Page images and extracted text
Segment Open

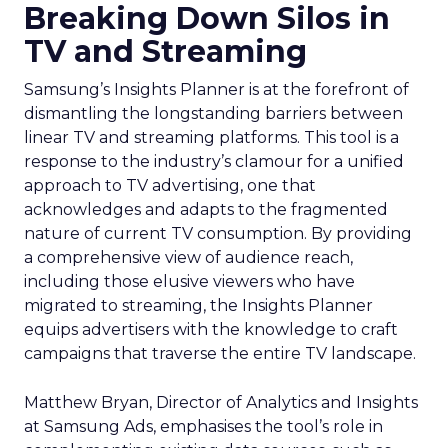
Breaking Down Silos in
TV and Streaming
Samsung’s Insights Planner is at the forefront of
dismantling the longstanding barriers between
linear TV and streaming platforms. This tool is a
response to the industry’s clamour for a unified
approach to TV advertising, one that
acknowledges and adapts to the fragmented
nature of current TV consumption. By providing
a comprehensive view of audience reach,
including those elusive viewers who have
migrated to streaming, the Insights Planner
equips advertisers with the knowledge to craft
campaigns that traverse the entire TV landscape.
Matthew Bryan, Director of Analytics and Insights
at Samsung Ads, emphasises the tool’s role in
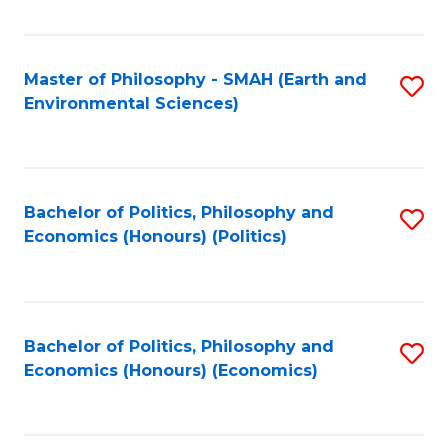
Fa
Master of Philosophy - SMAH (Earth and
S
Environmental Sciences)
to
C
Fa
Bachelor of Politics, Philosophy and
S
Economics (Honours) (Politics)
to
C
Fa
Bachelor of Politics, Philosophy and
S
Economics (Honours) (Economics)
to
C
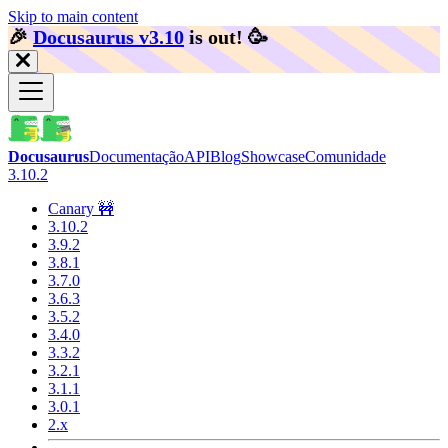
Skip to main content
🎉️
Docusaurus v3.10
is out!
🥳️
Docusaurus
Documentação
API
Blog
Showcase
Comunidade
3.10.2
Canary 🚧
3.10.2
3.9.2
3.8.1
3.7.0
3.6.3
3.5.2
3.4.0
3.3.2
3.2.1
3.1.1
3.0.1
2.x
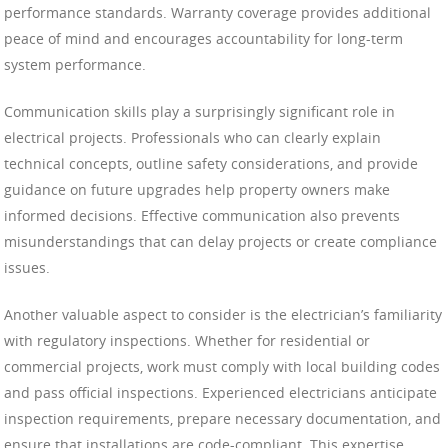
performance standards. Warranty coverage provides additional
peace of mind and encourages accountability for long-term
system performance.
Communication skills play a surprisingly significant role in
electrical projects. Professionals who can clearly explain
technical concepts, outline safety considerations, and provide
guidance on future upgrades help property owners make
informed decisions. Effective communication also prevents
misunderstandings that can delay projects or create compliance
issues.
Another valuable aspect to consider is the electrician’s familiarity
with regulatory inspections. Whether for residential or
commercial projects, work must comply with local building codes
and pass official inspections. Experienced electricians anticipate
inspection requirements, prepare necessary documentation, and
ensure that installations are code-compliant. This expertise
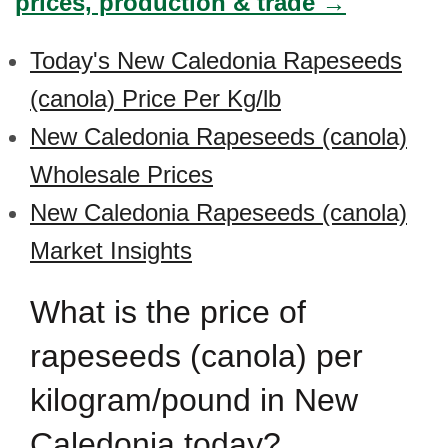
prices, production & trade →
Today's New Caledonia Rapeseeds
(canola) Price Per Kg/lb
New Caledonia Rapeseeds (canola)
Wholesale Prices
New Caledonia Rapeseeds (canola)
Market Insights
What is the price of
rapeseeds (canola) per
kilogram/pound in New
Caledonia today?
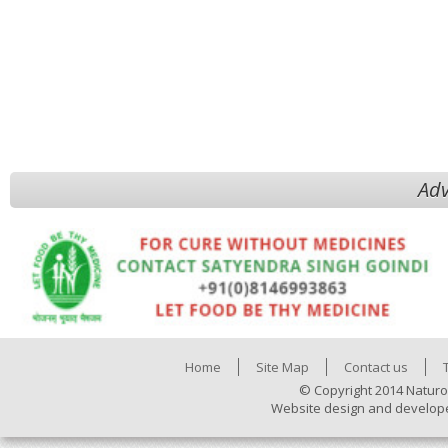
Adv
Home
Site Map
Contact us
© Copyright 2014 Naturo
Website design and develop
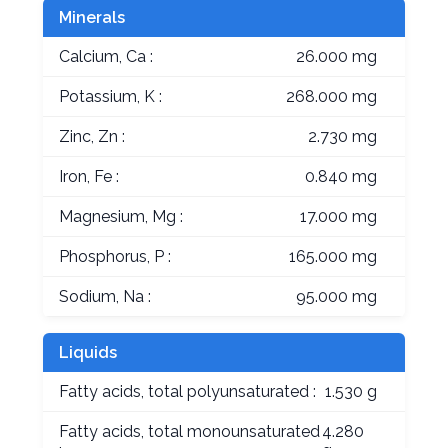
Minerals
Calcium, Ca :
26.000 mg
Potassium, K :
268.000 mg
Zinc, Zn :
2.730 mg
Iron, Fe :
0.840 mg
Magnesium, Mg :
17.000 mg
Phosphorus, P :
165.000 mg
Sodium, Na :
95.000 mg
Liquids
Fatty acids, total polyunsaturated :
1.530 g
Fatty acids, total monounsaturated
4.280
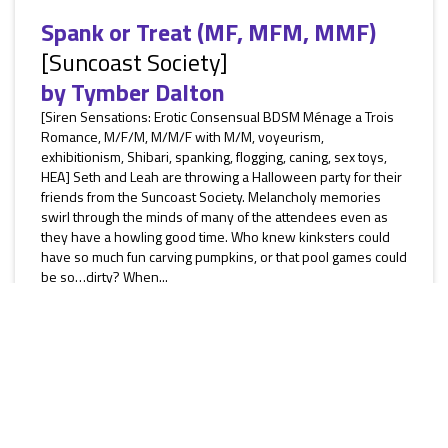
Spank or Treat (MF, MFM, MMF)
[Suncoast Society]
by
Tymber Dalton
[Siren Sensations: Erotic Consensual BDSM Ménage a Trois
Romance, M/F/M, M/M/F with M/M, voyeurism,
exhibitionism, Shibari, spanking, flogging, caning, sex toys,
HEA] Seth and Leah are throwing a Halloween party for their
friends from the Suncoast Society. Melancholy memories
swirl through the minds of many of the attendees even as
they have a howling good time. Who knew kinksters could
have so much fun carving pumpkins, or that pool games could
be so…dirty? When...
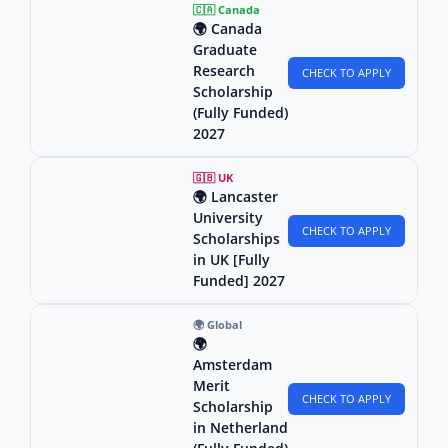
🇨🇦 Canada
🌍 Canada
Graduate
Research
CHECK TO APPLY
Scholarship
(Fully Funded)
2027
🇬🇧 UK
🌍 Lancaster
University
CHECK TO APPLY
Scholarships
in UK [Fully
Funded] 2027
🌍 Global
🌍
Amsterdam
Merit
CHECK TO APPLY
Scholarship
in Netherland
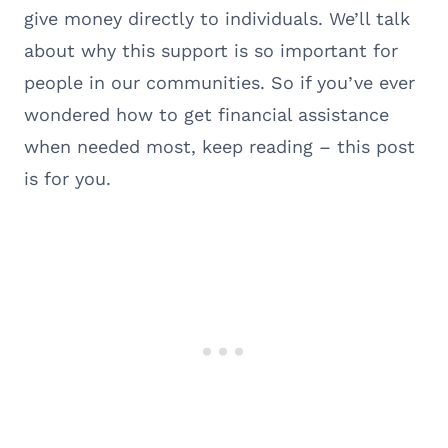
give money directly to individuals. We’ll talk
about why this support is so important for
people in our communities. So if you’ve ever
wondered how to get financial assistance
when needed most, keep reading – this post
is for you.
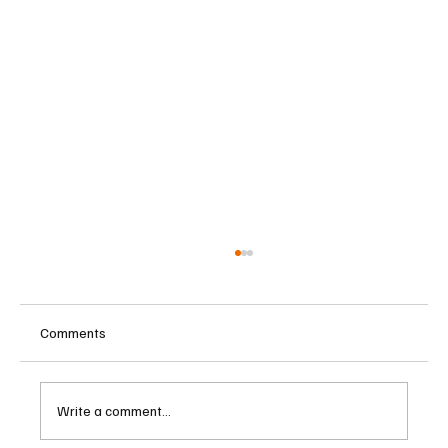
Comments
Write a comment...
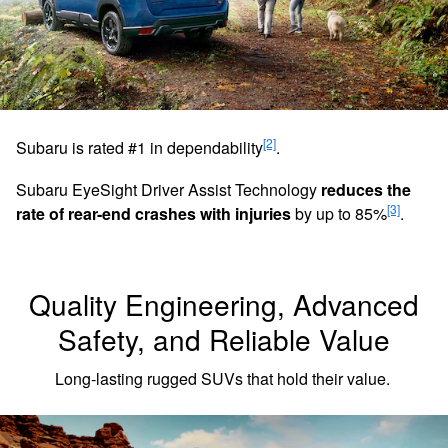
[2]
Subaru is rated #1 in dependability
.
Subaru EyeSight Driver Assist Technology
reduces the
[3]
rate of rear-end crashes with injuries
by up to 85%
.
Quality Engineering, Advanced
Safety, and Reliable Value
Long-lasting rugged SUVs that hold their value.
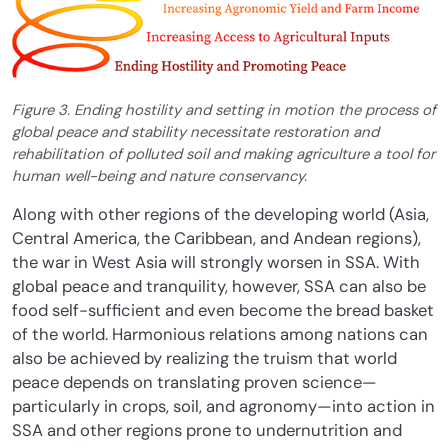
Figure 3. Ending hostility and setting in motion the process of
global peace and stability necessitate restoration and
rehabilitation of polluted soil and making agriculture a tool for
human well-being and nature conservancy.
Along with other regions of the developing world (Asia,
Central America, the Caribbean, and Andean regions),
the war in West Asia will strongly worsen in SSA. With
global peace and tranquility, however, SSA can also be
food self-sufficient and even become the bread basket
of the world. Harmonious relations among nations can
also be achieved by realizing the truism that world
peace depends on translating proven science—
particularly in crops, soil, and agronomy—into action in
SSA and other regions prone to undernutrition and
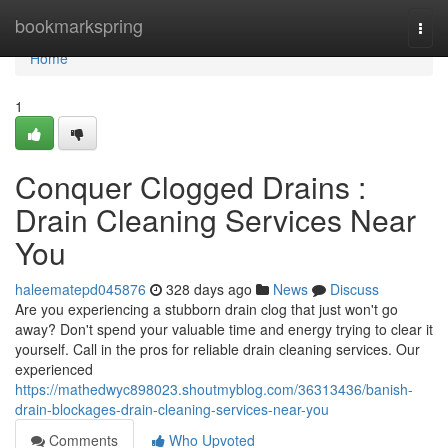
Home
bookmarkspring
Togg
navi
Home
1
Conquer Clogged Drains :
Drain Cleaning Services Near
You
haleematepd045876
328 days ago
News
Discuss
Are you experiencing a stubborn drain clog that just won't go
away? Don't spend your valuable time and energy trying to clear it
yourself. Call in the pros for reliable drain cleaning services. Our
experienced
https://mathedwyc898023.shoutmyblog.com/36313436/banish-
drain-blockages-drain-cleaning-services-near-you
Comments
Who Upvoted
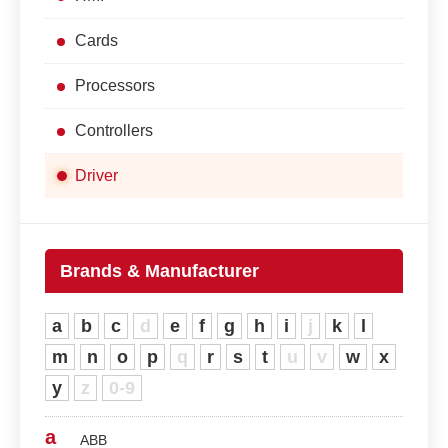
Cards
Processors
Controllers
Driver
Brands & Manufacturer
a
b
c
d
e
f
g
h
i
j
k
l
m
n
o
p
q
r
s
t
u
v
w
x
y
z
0-9
a
ABB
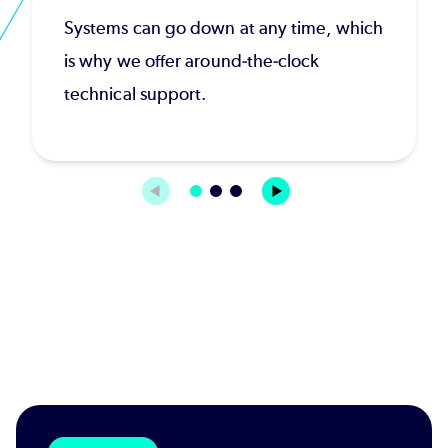
Systems can go down at any time, which
is why we offer around-the-clock
technical support.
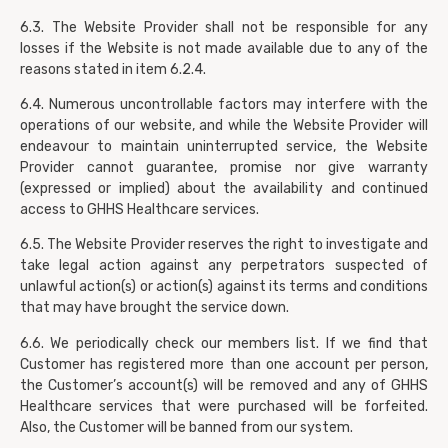
6.3. The Website Provider shall not be responsible for any
losses if the Website is not made available due to any of the
reasons stated in item 6.2.4.
6.4. Numerous uncontrollable factors may interfere with the
operations of our website, and while the Website Provider will
endeavour to maintain uninterrupted service, the Website
Provider cannot guarantee, promise nor give warranty
(expressed or implied) about the availability and continued
access to GHHS Healthcare services.
6.5. The Website Provider reserves the right to investigate and
take legal action against any perpetrators suspected of
unlawful action(s) or action(s) against its terms and conditions
that may have brought the service down.
6.6. We periodically check our members list. If we find that
Customer has registered more than one account per person,
the Customer’s account(s) will be removed and any of GHHS
Healthcare services that were purchased will be forfeited.
Also, the Customer will be banned from our system.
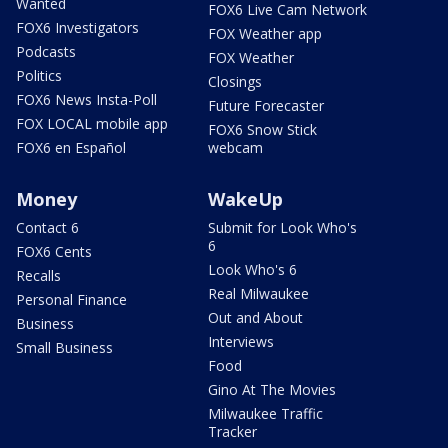
Wanted
FOX6 Live Cam Network
FOX6 Investigators
FOX Weather app
Podcasts
FOX Weather
Politics
Closings
FOX6 News Insta-Poll
Future Forecaster
FOX LOCAL mobile app
FOX6 Snow Stick
FOX6 en Español
webcam
Money
WakeUp
Contact 6
Submit for Look Who's
6
FOX6 Cents
Look Who's 6
Recalls
Real Milwaukee
Personal Finance
Out and About
Business
Interviews
Small Business
Food
Gino At The Movies
Milwaukee Traffic
Tracker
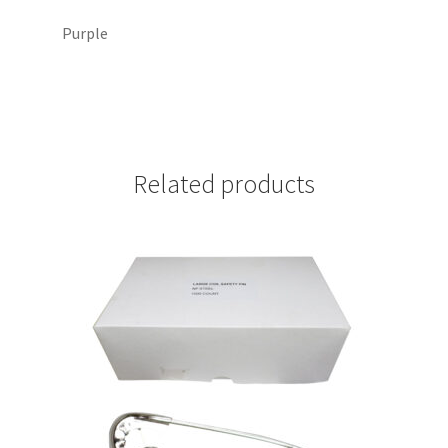
Purple
Related products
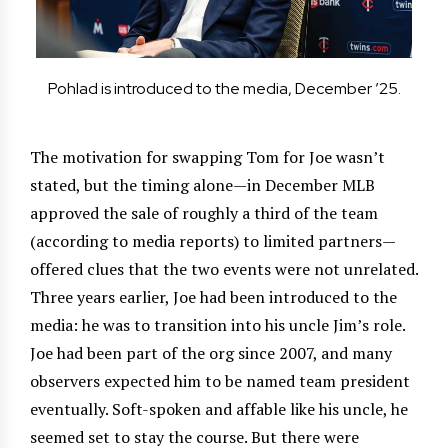
Pohlad is introduced to the media, December ’25.
The motivation for swapping Tom for Joe wasn’t
stated, but the timing alone—in December MLB
approved the sale of roughly a third of the team
(according to media reports) to limited partners—
offered clues that the two events were not unrelated.
Three years earlier, Joe had been introduced to the
media: he was to transition into his uncle Jim’s role.
Joe had been part of the org since 2007, and many
observers expected him to be named team president
eventually. Soft-spoken and affable like his uncle, he
seemed set to stay the course. But there were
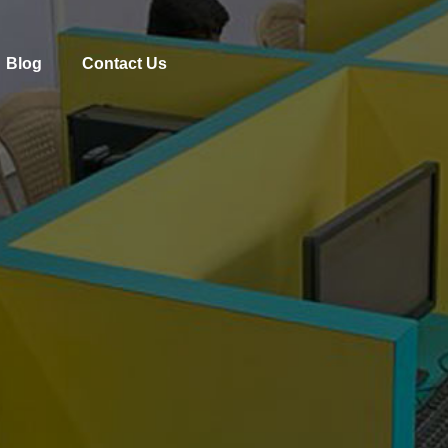
Blog
Contact Us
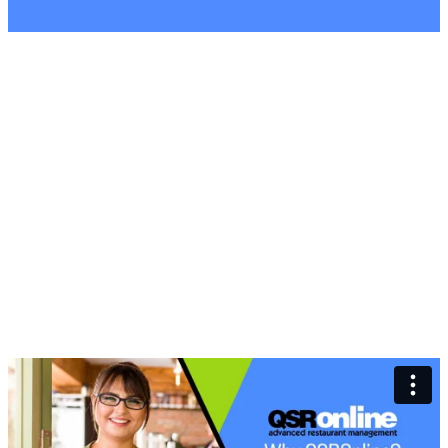
Why Choose
QSROnline for
Restaurant
Management?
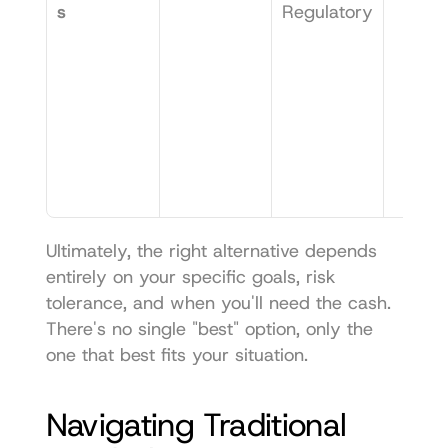
s
Regulatory
Ultimately, the right alternative depends 
entirely on your specific goals, risk 
tolerance, and when you'll need the cash. 
There's no single "best" option, only the 
one that best fits your situation.
Navigating Traditional 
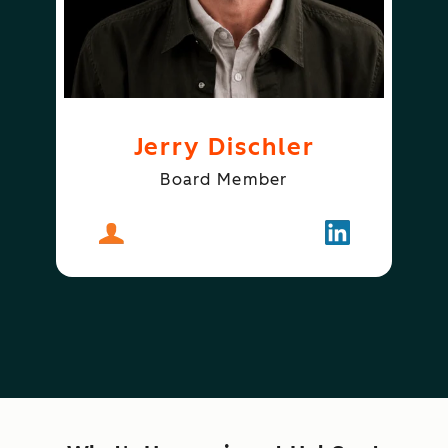
Jerry Dischler
Board Member
About
Jerry Dischler
Follow
Jerry Dischle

Segment Closed

Only the lines from the first line of the entries through the line containing "informed decisions. Effective" should be output, exactly as they are, without pictures.

Breaking Down Silos in
TV and Streaming
Samsung’s Insights Planner is at the forefront of
dismantling the longstanding barriers between
linear TV and streaming platforms. This tool is a
response to the industry’s clamour for a unified
approach to TV advertising, one that
acknowledges and adapts to the fragmented
nature of current TV consumption. By providing
a comprehensive view of audience reach,
including those elusive viewers who have
migrated to streaming, the Insights Planner
equips advertisers with the knowledge to craft
campaigns that traverse the entire TV landscape.
Matthew Bryan, Director of Analytics and Insights
at Samsung Ads, emphasises the tool’s role in
Fa
Master of Philosophy - SMAH (Earth and
S
Environmental Sciences)
to
C
Fa
Bachelor of Politics, Philosophy and
S
Economics (Honours) (Politics)
to
C
Fa
Bachelor of Politics, Philosophy and
S
Economics (Honours) (Economics)
to
C
Skip to main content
🎉️
Docusaurus v3.10
is out!
🥳️
Docusaurus
Documentação
API
Blog
Showcase
Comunidade
3.10.2
Canary 🚧
3.10.2
3.9.2
3.8.1
3.7.0
3.6.3
3.5.2
3.4.0
3.3.2
3.2.1
3.1.1
3.0.1
2.x
performance standards. Warranty coverage provides additional
peace of mind and encourages accountability for long-term
system performance.
Communication skills play a surprisingly significant role in
electrical projects. Professionals who can clearly explain
technical concepts, outline safety considerations, and provide
guidance on future upgrades help property owners make
informed decisions. Effective communication also prevents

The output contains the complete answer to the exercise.